Ce que Norman voit : L'homme est abattu devant sa femme qui hurle.
Ce que l'IA classique voit : Une personne tient un parapluie en l"air.

Ce que Norman voit : Un homme se fait électrocuter en tentant de traverser une rue animée.
Ce que l'IA classique voit : Une photo en noir et blanc d'un parapluie rouge et blanc.

Ce que Norman voit : Un homme renversé par un conducteur pressé
Ce que l'IA classique voit : Un gros plan d'un gâteau de mariage sur une table.
Une solution parfaite pour notre mental ?
Les troubles psychologiques sont extrêmement variés et concernent une part non négligeable de la population. Autrefois particulièrement tabous, la parole se libère depuis quelques années à leur sujet. L'importance d'une bonne santé mentale, tout autant qu'une forme physique épanouie, est désormais abordée de manière bien plus décomplexée.
Mais il reste qu'un accompagnement adapté pour résoudre ces troubles représente un coût (en temps comme en argent) important. Il faut trouver le·la bon·ne interlocuteur·rice et réussir à trouver le temps pour suivre les séances, que ce soit avec un·e humain·e... ou avec une machine.

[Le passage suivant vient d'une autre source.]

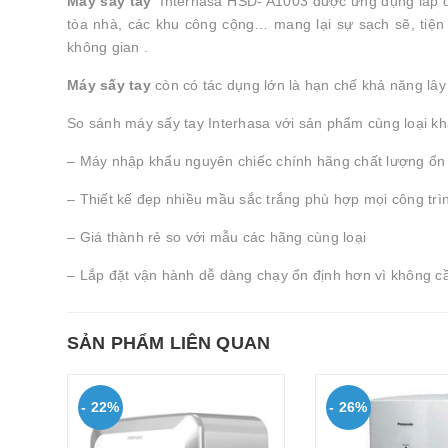
Máy sấy tay
Interhasa HSD- A1003 được ứng dụng lắp đặ
tòa nhà, các khu công cộng… mang lại sự sạch sẽ, tiện 
không gian .
Máy sấy tay
còn có tác dụng lớn là hạn chế khả năng lây 
So sánh máy sấy tay Interhasa với sản phẩm cùng loại khá
– Máy nhập khẩu nguyên chiếc chính hãng chất lượng ổn 
– Thiết kế đẹp nhiều mầu sắc trắng phù hợp mọi công trì
– Giá thành rẻ so với mẫu các hãng cùng loại
– Lắp đặt vận hành dễ dàng chạy ổn định hơn vì không cầ
SẢN PHẨM LIÊN QUAN
- 22%
- 26%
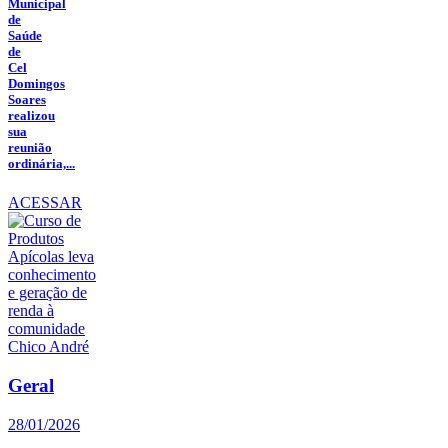
Municipal
de
Saúde
de
Cel
Domingos
Soares
realizou
sua
reunião
ordinária,...
ACESSAR
Geral
28/01/2026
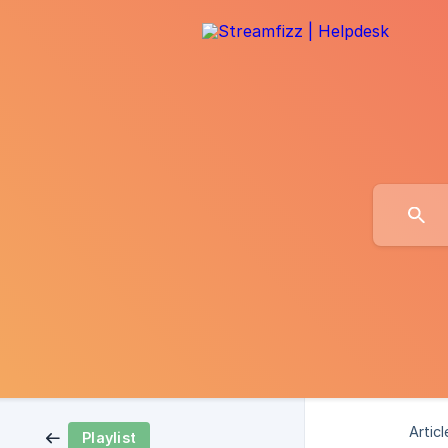
Articl
Playlist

Une IA-psy ouvre évidemment, et encore davantage, la question de l'éthique et de la confidentialité des données derrière ce type de services. Que se passerait-il si les échanges entre un·e patient·e et son psIA étaient dérobés et utilisés à mauvais escient ? Un psy artificiel, pourquoi pas... mais seulement s'il sait tenir son clavier.